[I18n-sig] Encoding auto-detection

Tom Emerson tree@basistech.com
Sat, 2 Jun 2001 13:10:30 -0400


Martin v. Loewis writes:
> > It is *very* common for email to be sent making use of both 8-bit and
> > 7-bit encodings with no content-type or content-transfer-encoding.
> 
> I think this claim is difficult to support by facts. Of the messages I
> receive, most do have a MIME header, giving a charset in their
> content.

I am a computational linguist --- part of the work I've been doing
over the last year is an email corpus, built from messages coming from
a number of mailing lists from over thirteen countries. With over 21K
messages and 60+ MB of text, my experience has been that many of these
messages lack any indication of character set or encoding. I'll write
a script to spin through the headers and determine how many conform to
the standard RFCs, and how many actually include charset information
either in the header or in a MIME body.

> That might be a useful thing to do, but I guess the routine you've
> been using was way more complex than what MAL suggested for the
> standard library. I doubt you can reliably detect Big 5 by looking at
> the first 10 or so bytes of an HTML document.

You can't reliably detect much of anything by looking at the first 10
bytes of a document, unless in a very constrained domain like the
character set detection that spawned this thread. So we agree.

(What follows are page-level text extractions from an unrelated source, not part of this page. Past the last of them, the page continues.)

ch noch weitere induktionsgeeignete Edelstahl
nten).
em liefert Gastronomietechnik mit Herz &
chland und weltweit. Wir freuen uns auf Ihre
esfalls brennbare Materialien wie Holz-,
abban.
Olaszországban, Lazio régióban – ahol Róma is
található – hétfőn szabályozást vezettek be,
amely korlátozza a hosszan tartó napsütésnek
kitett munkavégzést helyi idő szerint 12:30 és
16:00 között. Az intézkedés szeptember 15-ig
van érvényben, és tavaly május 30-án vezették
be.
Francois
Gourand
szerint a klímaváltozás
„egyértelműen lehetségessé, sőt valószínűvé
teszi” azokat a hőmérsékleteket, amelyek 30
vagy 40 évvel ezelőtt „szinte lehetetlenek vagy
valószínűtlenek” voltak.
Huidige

> > Higher level protocols cannot be believed.
> 
> And neither can autodetection.

That's right... I didn't mean to imply that it could. But the two
together can be quite useful, and if you have enough text,
autodetection can be quite accurate. The problem, of course, is that
most text on the web contains a lot of English as well as other
languages.

-- 
Tom Emerson                                          Basis Technology Corp.
Sr. Sinostringologist                              http://www.basistech.com
  "Beware the lollipop of mediocrity: lick it once and you suck forever"